▸ TASK INSTRUCTIONS: Wherever "Ketentuan" appears in a line of the listing, that line should be returned.

==========

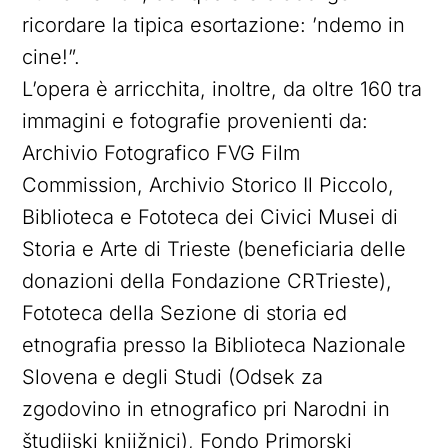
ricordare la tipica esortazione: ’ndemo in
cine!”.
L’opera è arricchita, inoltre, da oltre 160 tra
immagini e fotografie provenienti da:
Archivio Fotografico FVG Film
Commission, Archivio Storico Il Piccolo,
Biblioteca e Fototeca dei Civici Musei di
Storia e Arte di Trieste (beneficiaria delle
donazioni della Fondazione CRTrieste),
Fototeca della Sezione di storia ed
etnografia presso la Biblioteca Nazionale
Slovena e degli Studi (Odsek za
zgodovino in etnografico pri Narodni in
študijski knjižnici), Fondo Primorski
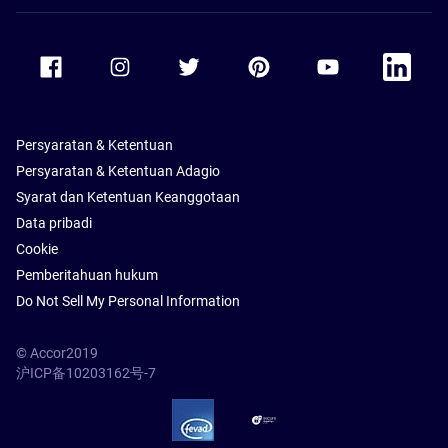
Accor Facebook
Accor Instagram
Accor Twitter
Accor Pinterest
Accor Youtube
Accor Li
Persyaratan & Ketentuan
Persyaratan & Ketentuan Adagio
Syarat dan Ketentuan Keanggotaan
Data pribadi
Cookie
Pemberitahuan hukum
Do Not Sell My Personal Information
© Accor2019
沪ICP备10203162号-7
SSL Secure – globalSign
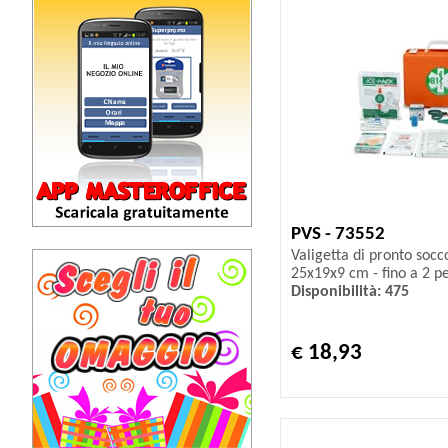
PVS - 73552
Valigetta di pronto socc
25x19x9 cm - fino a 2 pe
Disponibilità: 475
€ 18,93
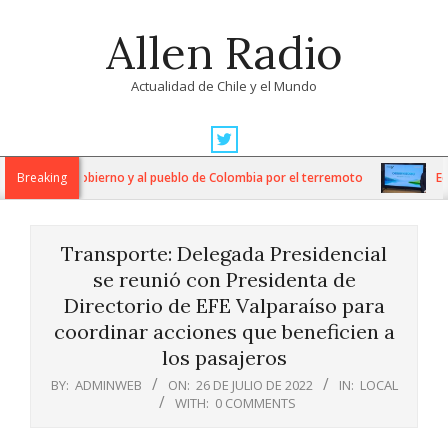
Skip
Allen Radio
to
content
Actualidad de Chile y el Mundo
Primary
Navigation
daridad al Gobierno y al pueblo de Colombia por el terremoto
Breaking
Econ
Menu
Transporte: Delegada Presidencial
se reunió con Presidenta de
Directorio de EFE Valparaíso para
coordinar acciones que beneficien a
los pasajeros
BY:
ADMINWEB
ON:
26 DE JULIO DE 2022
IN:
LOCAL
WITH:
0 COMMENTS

==========

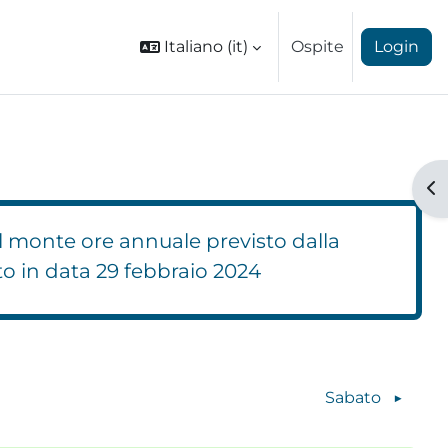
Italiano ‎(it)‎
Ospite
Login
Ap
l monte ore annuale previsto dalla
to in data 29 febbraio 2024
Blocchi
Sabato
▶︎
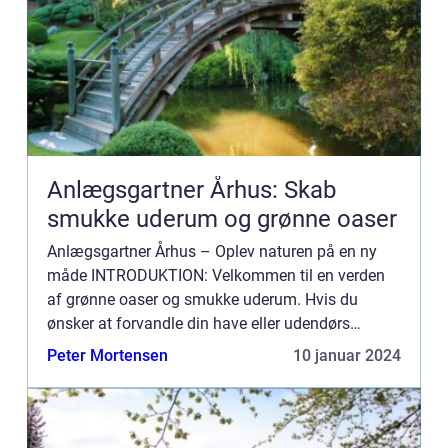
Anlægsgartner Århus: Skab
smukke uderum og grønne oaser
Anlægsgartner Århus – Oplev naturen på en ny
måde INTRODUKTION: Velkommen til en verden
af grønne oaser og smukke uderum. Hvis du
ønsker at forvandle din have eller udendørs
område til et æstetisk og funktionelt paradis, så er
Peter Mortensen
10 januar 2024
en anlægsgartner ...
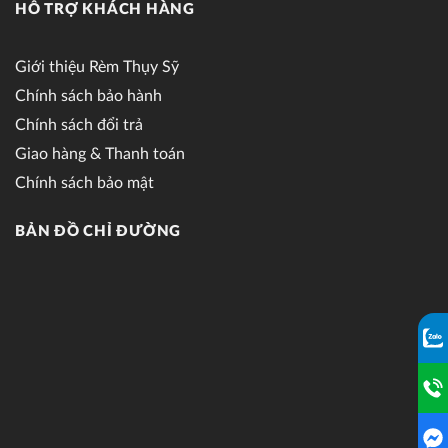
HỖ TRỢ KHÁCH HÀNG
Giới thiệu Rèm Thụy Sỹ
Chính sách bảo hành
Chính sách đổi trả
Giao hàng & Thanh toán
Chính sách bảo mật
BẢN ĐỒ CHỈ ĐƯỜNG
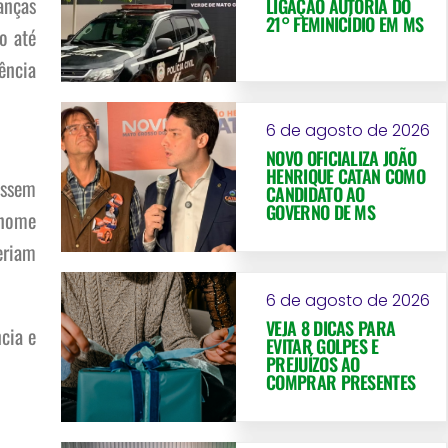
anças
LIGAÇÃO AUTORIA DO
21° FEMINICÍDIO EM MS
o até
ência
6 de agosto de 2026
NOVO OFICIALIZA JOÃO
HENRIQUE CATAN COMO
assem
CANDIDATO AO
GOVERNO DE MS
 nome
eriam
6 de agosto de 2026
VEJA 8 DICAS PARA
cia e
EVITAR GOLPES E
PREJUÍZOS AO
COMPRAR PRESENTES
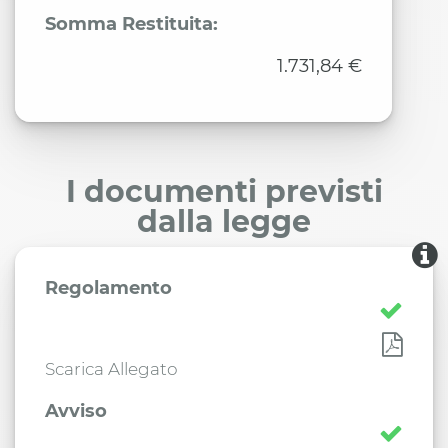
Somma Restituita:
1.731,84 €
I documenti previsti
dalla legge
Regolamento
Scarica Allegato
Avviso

==========

▸ FINISHED EXERCISE:
Persyaratan & Ketentuan
Persyaratan & Ketentuan Adagio
Syarat dan Ketentuan Keanggotaan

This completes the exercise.